═════ Passage shown ═════

54. The Defendant has not specifically particularized and responded, through its pleadings to how it has settled the difference of US $ 378,279. 77 that is what remained disputed and subject to this hearing after the partial Judgment. Order 2 rule 4 of the Civil Procedure Rules provide for payment to be particularized. This was not done. In Raghbir Singh Chatte v National Bank of Kenya Limited [1996] Eklr, the Court of Appeal stated thus:“When a party in any pleading denied an allegation of fact in the previous pleading of the opposite party, he must not do so evasively, but answer the point of substance. Thus, if it be alleged that he received a certain sum of money, it shall not be sufficient to deny that he received that particular amount, but he must deny that he received that sum, or any part thereof, or else set out how much he received. And so, when a matter of fact is alleged with divers circumstances, it shall not be sufficient to deny it as alleged along those circumstances, but fair and substantial answer must be given.”……First of all a mere denial is not a sufficient defence in this type of case there must be some reason why the defendant does not owe the money. Either there was no contract or it was not carried out and failed. It could also be that payment had been made and could be proved. It is not sufficient therefore simply to deny liability without some reason given.”

55. Therefore, it follows that the Plaintiffs have the duty to prove their claim of US $ 378,279. 77 in evidence. Courts have belabored the burden and standard of proof in civil cases which I find necessary to lay down as below. In Anne Wambui Ndiritu –vs- Joseph Kiprono Ropkoi & Another [2005] 1 EA 334, the Court of Appeal held that:“As a general proposition under Section 107 (1) of the Evidence Act, Cap 80, the legal burden of proof lies upon the party who invokes the aid of the law and substantially asserts the affirmative of the issue. There is however the evidential burden that is case upon any party the burden of proving any particular fact which he desires the court to believe in its existence which is captured in Sections 109 and 112 of the Act.”

═════

• [Using the information]
A - List every statutory provision or rule that the judgment passage cites by number, naming the act or rules each belongs to.
B - Carry on the judgment passage from its last sentence, keeping its numbered-paragraph form.

═════ Supplied data ═════

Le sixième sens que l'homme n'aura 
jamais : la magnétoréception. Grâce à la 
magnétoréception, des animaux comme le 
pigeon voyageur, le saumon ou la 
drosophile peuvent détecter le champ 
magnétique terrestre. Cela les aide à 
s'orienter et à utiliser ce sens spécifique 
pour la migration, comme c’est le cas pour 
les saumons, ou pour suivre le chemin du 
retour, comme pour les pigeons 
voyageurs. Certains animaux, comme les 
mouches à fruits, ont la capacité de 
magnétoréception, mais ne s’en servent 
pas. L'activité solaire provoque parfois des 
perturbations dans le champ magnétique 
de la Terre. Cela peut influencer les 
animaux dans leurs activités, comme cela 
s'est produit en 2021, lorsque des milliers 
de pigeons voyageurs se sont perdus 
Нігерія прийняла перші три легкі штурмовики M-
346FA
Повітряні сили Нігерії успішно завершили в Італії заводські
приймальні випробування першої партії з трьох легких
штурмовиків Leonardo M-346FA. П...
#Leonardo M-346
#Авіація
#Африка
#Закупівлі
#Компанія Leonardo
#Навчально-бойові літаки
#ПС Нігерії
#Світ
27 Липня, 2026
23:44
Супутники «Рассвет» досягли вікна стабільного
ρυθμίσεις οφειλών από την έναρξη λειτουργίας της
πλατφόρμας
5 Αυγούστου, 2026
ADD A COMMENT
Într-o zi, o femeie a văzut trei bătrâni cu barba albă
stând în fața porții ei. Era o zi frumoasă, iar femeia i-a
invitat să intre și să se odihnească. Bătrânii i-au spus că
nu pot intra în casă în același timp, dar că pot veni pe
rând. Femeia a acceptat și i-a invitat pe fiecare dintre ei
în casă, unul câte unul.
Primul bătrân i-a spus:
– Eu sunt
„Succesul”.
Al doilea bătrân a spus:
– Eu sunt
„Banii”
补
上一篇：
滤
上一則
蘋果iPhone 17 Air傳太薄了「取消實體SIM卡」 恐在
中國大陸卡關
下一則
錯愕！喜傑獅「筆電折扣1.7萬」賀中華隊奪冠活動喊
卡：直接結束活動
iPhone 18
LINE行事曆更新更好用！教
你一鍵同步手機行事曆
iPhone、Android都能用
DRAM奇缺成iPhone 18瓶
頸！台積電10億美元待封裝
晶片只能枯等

═════

• [Task-by-task results]
A -
Order 2 rule 4 of the Civil Procedure Rules
Section 107 (1) of the Evidence Act, Cap 80
Section 109 of the Evidence Act
Section 112 of the Evidence Act

B -
56. The plaintiff proved though evidence the entire corpus of documents show the entire amount claimed is unpaid. Once this was proved and partially admitted by the Defendant, the evidentially burden of proof shits to the defendant. It follows that the initial burden of proof, which the Plaintiff had shifted to the Defendant to show payment. In in the case of Evans Nyakwana –vs- Cleophas Bwana Ongaro [2015] eKLR it was held that:“As a general preposition the legal burden of proof lies upon the party who invokes the aid of the law and substantially asserts the affirmative of the issue. That is the purport of Section 107 (i) of the Evidence Act, Chapter 80 Laws of Kenya. Furthermore, the evidential burden…is cast upon any party, the burden of proving any particular fact which he desires the court to believe in its existence. That is captured in Section 109 and 112 of law that proof of that fact shall lie on any particular person…The appellant did not discharge that burden and as Section 108 of the Evidence Act provides the burden lies in that person who would fail fi no evidence at all were given as either side.”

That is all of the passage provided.